Question

Find an Equation for inverse function

f(x)=x+9 one to one

f^-1(x)=

Answer 1

Inverse Functions
An inverse function goes in the opposite direction!

Let us start with an example:

Here we have the function f(x) = 2x+3, written as a flow diagram:



The Inverse Function just goes the other way:



So the inverse of: 2x+3 is: (y-3)/2
The inverse is usually shown by putting a little "-1" after the function name, like this:

f-1(y)

We say "f inverse of y"

So, the inverse of f(x) = 2x+3 is written:

f-1(y) = (y-3)/2

(I also used y instead of x to show that we are using a different value.)

Back to Where We Started
The cool thing about the inverse is that it should give you back the original value:


If the function f turns the apple into a banana,
Then the inverse function f-1 turns the banana back to the apple


Example:
Using the formulas from above, we can start with x=4:
f(4) = 2×4+3 = 11
We can then use the inverse on the 11:
f-1(11) = (11-3)/2 = 4
And we magically get 4 back again!
We can write that in one line:
f-1( f(4) ) = 4
So applying a function f and then its inverse f-1 gives us the original value back again:

f-1( f(x) ) = x

We could also have put the functions in the other order and it still works:

f( f-1(x) ) = x

Example:
Start with:
f-1(11) = (11-3)/2 = 4
And then:
f(4) = 2×4+3 = 11
So we can say:
f( f-1(11) ) = 11


Solve Using Algebra
You can also work out the inverse using Algebra.
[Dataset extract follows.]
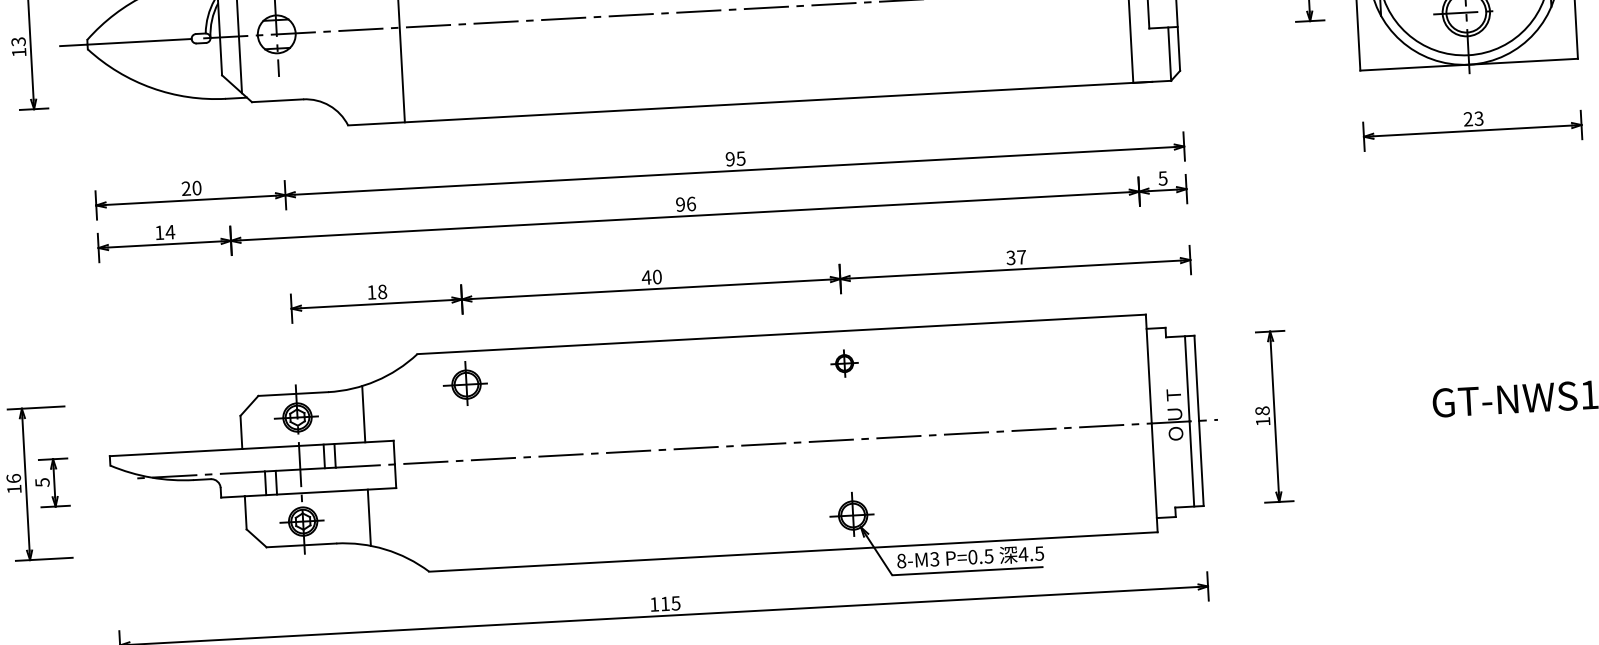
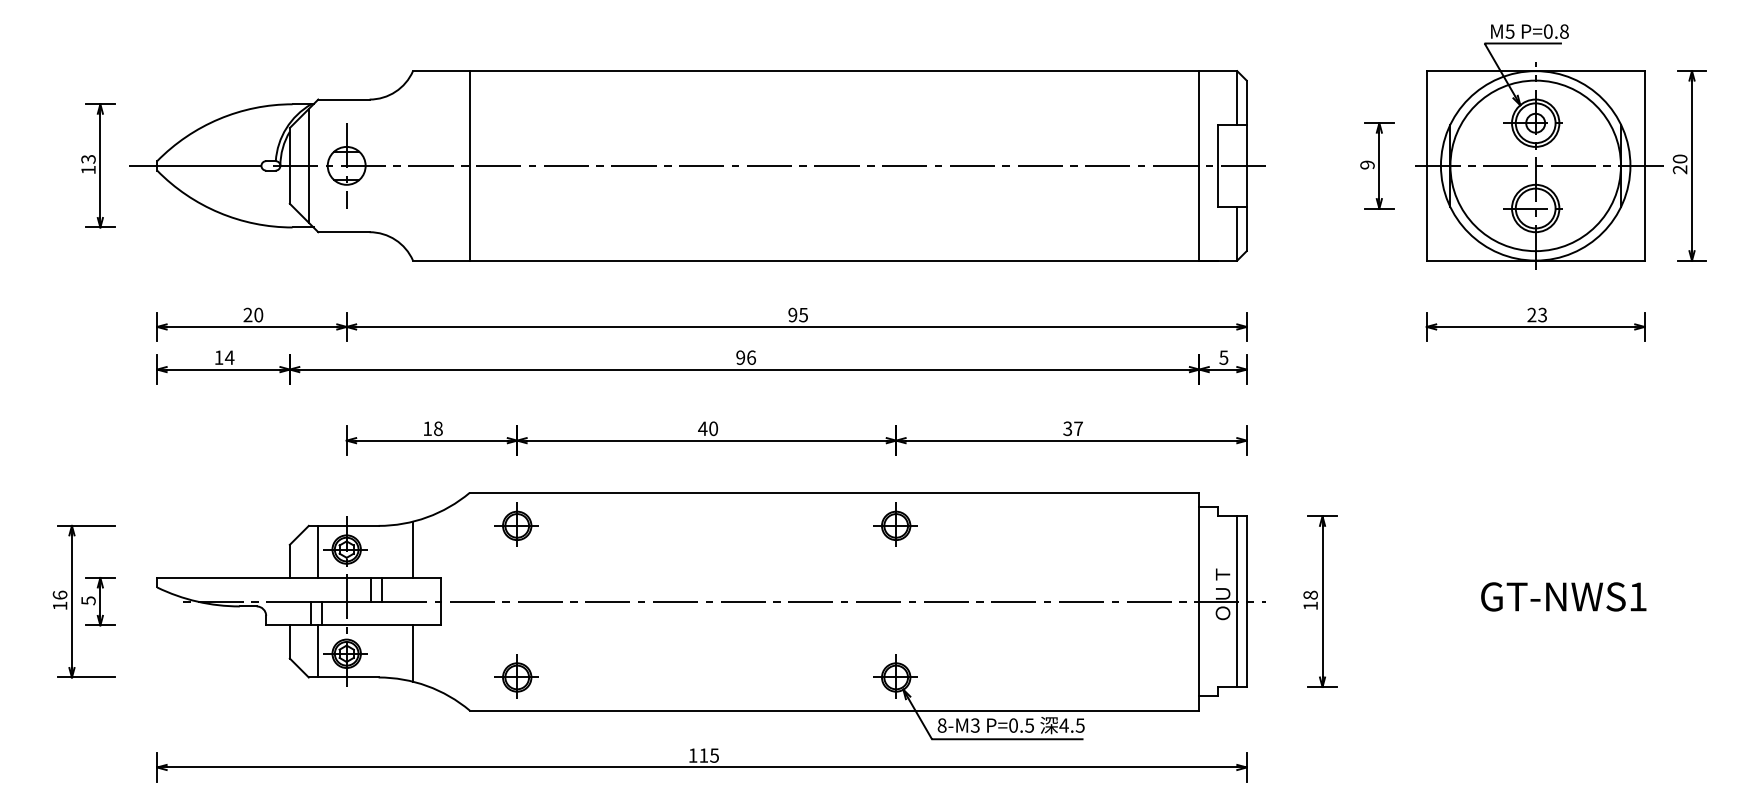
part: (844, 362) -> (895, 524), size x1.67
line: (269, 420) -> (318, 551), added
line: (274, 520) -> (318, 651), added
part: (473, 535) -> (516, 676), added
Put "y" for "f(x)" and solve for x:

The function: f(x) = 2x+3
Put "y" for "f(x)": y = 2x+3
Subtract 3 from both sides: y-3 = 2x
Divide both sides by 2: (y-3)/2 = x
Swap sides: x = (y-3)/2

Solution (put "f-1(y)" for "x") : f-1(y) = (y-3)/2

Answer 2

Four steps.

1) Let f(x) = y. In this case, f(x)=x+9=y

2) f^-1(x) is implied by x=y+9 (switch x and y).

3) Solve for y. y=x-9

4) Rename y to f^-1(x) "f inverse of x" y=x-9=f^-1(x)